(Excerpted passage):
The Structure of the Government Must Furnish the Proper Checks and

Balances Between the Different Departments



From the New York Packet. Friday, February 8, 1788.



HAMILTON OR MADISON





To the People of the State of New York:



To what expedient, then, shall we finally resort, for maintaining in

practice the necessary partition of power among the several

departments, as laid down in the Constitution? The only answer that can

be given is, that as all these exterior provisions are found to be

inadequate, the defect must be supplied, by so contriving the interior

structure of the government as that its several constituent parts may,

by their mutual relations, be the means of keeping each other in their

proper places. Without presuming to undertake a full development of

this important idea, I will hazard a few general observations, which

may perhaps place it in a clearer light, and enable us to form a more

correct judgment of the principles and structure of the government

planned by the convention. In order to lay a due foundation for that

separate and distinct exercise of the different powers of government,

which to a certain extent is admitted on all hands to be essential to

the preservation of liberty, it is evident that each department should

have a will of its own; and consequently should be so constituted that

the members of each should have as little agency as possible in the

appointment of the members of the others. Were this principle

rigorously adhered to, it would require that all the appointments for

the supreme executive, legislative, and judiciary magistracies should

be drawn from the same fountain of authority, the people, through

channels having no communication whatever with one another. Perhaps

such a plan of constructing the several departments would be less

difficult in practice than it may in contemplation appear. Some

difficulties, however, and some additional expense would attend the

execution of it. Some deviations, therefore, from the principle must be

admitted. In the constitution of the judiciary department in

particular, it might be inexpedient to insist rigorously on the

principle: first, because peculiar qualifications being essential in

the members, the primary consideration ought to be to select that mode

of choice which best secures these qualifications; secondly, because

the permanent tenure by which the appointments are held in that

department, must soon destroy all sense of dependence on the authority

conferring them. It is equally evident, that the members of each

department should be as little dependent as possible on those of the

others, for the emoluments annexed to their offices. Were the executive

magistrate, or the judges, not independent of the legislature in this

particular, their independence in every other would be merely nominal.

(Exercise input):
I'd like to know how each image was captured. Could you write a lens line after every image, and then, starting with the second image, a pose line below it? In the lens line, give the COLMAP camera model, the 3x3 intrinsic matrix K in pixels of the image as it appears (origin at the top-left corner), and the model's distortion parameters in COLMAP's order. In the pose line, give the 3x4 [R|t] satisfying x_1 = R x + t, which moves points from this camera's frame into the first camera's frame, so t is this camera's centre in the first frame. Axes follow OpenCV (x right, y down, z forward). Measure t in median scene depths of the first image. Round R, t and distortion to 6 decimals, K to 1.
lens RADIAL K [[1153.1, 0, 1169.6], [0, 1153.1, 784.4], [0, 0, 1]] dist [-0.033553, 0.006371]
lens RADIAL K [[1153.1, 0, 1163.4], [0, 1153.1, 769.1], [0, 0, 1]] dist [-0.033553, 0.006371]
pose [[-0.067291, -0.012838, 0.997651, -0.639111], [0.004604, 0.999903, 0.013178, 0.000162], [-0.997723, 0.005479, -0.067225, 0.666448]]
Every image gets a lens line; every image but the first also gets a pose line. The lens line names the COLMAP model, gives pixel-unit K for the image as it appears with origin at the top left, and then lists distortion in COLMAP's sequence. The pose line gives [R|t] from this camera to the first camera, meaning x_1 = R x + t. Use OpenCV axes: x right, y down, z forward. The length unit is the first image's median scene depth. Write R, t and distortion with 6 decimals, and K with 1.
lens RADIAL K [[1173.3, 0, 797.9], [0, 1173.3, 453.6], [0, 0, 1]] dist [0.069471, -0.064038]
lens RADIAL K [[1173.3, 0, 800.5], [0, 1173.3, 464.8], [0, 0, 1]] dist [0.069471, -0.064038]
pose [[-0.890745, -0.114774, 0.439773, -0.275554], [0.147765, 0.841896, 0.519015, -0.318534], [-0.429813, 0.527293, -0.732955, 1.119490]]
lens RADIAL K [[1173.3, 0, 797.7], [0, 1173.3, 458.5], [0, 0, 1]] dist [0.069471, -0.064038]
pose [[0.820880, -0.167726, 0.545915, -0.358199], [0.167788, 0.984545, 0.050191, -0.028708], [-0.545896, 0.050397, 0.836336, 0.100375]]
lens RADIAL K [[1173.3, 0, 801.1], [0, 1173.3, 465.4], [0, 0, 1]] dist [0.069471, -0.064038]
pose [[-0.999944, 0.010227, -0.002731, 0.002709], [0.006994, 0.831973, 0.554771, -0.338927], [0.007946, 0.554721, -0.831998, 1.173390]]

(List of tasks):
[1] Answer these questions about the essay on checks and balances between the departments, one answer per line, marked to match:
(a) In what publication did the essay appear, and on what date?
(b) If the principle of separate appointments were rigorously followed, from what fountain of authority would all the appointments be drawn?
(c) What is the second reason given for not insisting rigorously on the principle in the judiciary department?
[2] Convert the rows from the start of the rows down through the line containing "0.005479, -0.067225, 0.666448]]" into a numbered list, leaving out any blank lines.

(Written answers):
[1]
(a) It appeared in the New York Packet on Friday, February 8, 1788.
(b) They would be drawn from the people.
(c) The permanent tenure by which appointments are held in that department must soon destroy all sense of dependence on the authority conferring them.

[2]
1. I'd like to know how each image was captured. Could you write a lens line after every image, and then, starting with the second image, a pose line below it? In the lens line, give the COLMAP camera model, the 3x3 intrinsic matrix K in pixels of the image as it appears (origin at the top-left corner), and the model's distortion parameters in COLMAP's order. In the pose line, give the 3x4 [R|t] satisfying x_1 = R x + t, which moves points from this camera's frame into the first camera's frame, so t is this camera's centre in the first frame. Axes follow OpenCV (x right, y down, z forward). Measure t in median scene depths of the first image. Round R, t and distortion to 6 decimals, K to 1.
2. lens RADIAL K [[1153.1, 0, 1169.6], [0, 1153.1, 784.4], [0, 0, 1]] dist [-0.033553, 0.006371]
3. lens RADIAL K [[1153.1, 0, 1163.4], [0, 1153.1, 769.1], [0, 0, 1]] dist [-0.033553, 0.006371]
4. pose [[-0.067291, -0.012838, 0.997651, -0.639111], [0.004604, 0.999903, 0.013178, 0.000162], [-0.997723, 0.005479, -0.067225, 0.666448]]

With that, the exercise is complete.